Count the lines in the material below that contain the string "function", matching case exactly. Give only the number.

-------------------------

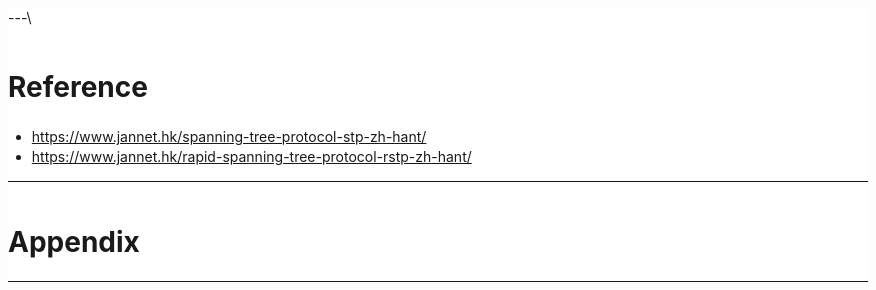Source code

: 
---\

# Reference
- https://www.jannet.hk/spanning-tree-protocol-stp-zh-hant/
- https://www.jannet.hk/rapid-spanning-tree-protocol-rstp-zh-hant/


---



# Appendix


---
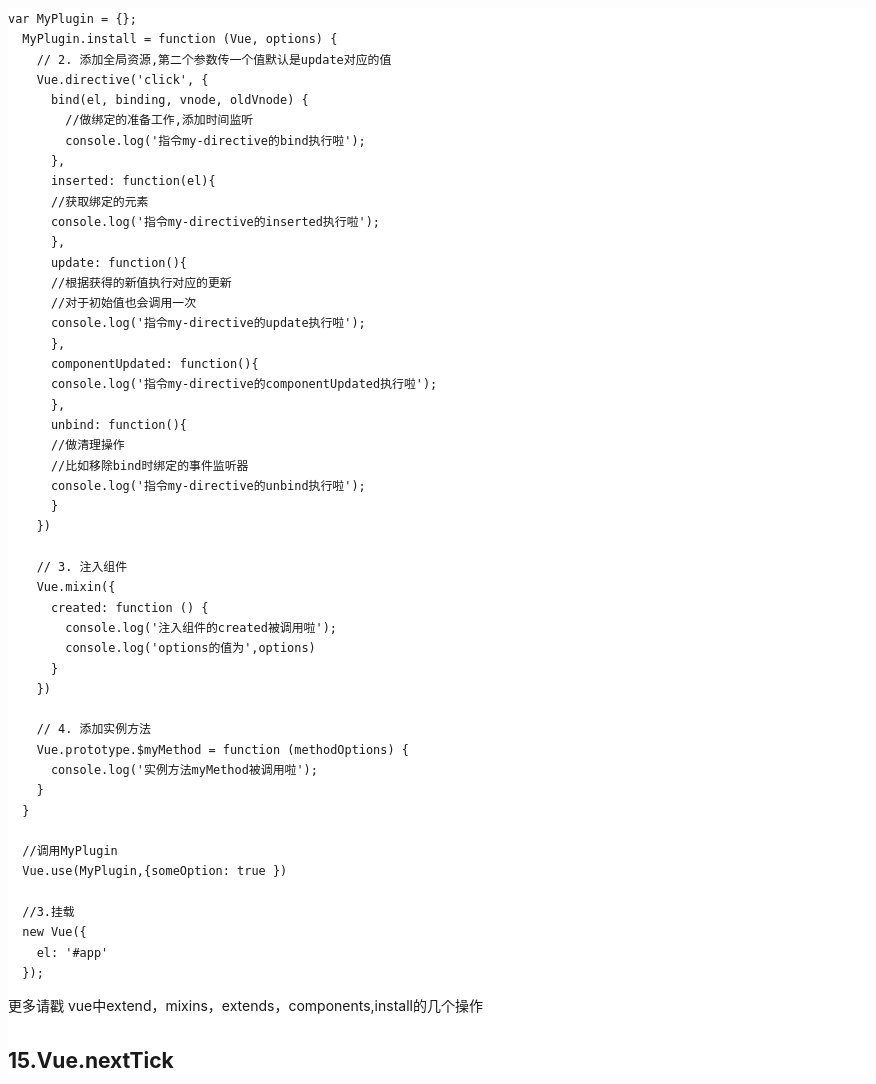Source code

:     var MyPlugin = {};
      MyPlugin.install = function (Vue, options) {
        // 2. 添加全局资源,第二个参数传一个值默认是update对应的值
        Vue.directive('click', {
          bind(el, binding, vnode, oldVnode) {
            //做绑定的准备工作,添加时间监听
            console.log('指令my-directive的bind执行啦');
          },
          inserted: function(el){
          //获取绑定的元素
          console.log('指令my-directive的inserted执行啦');
          },
          update: function(){
          //根据获得的新值执行对应的更新
          //对于初始值也会调用一次
          console.log('指令my-directive的update执行啦');
          },
          componentUpdated: function(){
          console.log('指令my-directive的componentUpdated执行啦');
          },
          unbind: function(){
          //做清理操作
          //比如移除bind时绑定的事件监听器
          console.log('指令my-directive的unbind执行啦');
          }
        })
    
        // 3. 注入组件
        Vue.mixin({
          created: function () {
            console.log('注入组件的created被调用啦');
            console.log('options的值为',options)
          }
        })
    
        // 4. 添加实例方法
        Vue.prototype.$myMethod = function (methodOptions) {
          console.log('实例方法myMethod被调用啦');
        }
      }
    
      //调用MyPlugin
      Vue.use(MyPlugin,{someOption: true })
    
      //3.挂载
      new Vue({
        el: '#app'
      });

更多请戳 vue中extend，mixins，extends，components,install的几个操作

15.Vue.nextTick
------------------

-------------------------

### [WRITTEN ANSWER]
7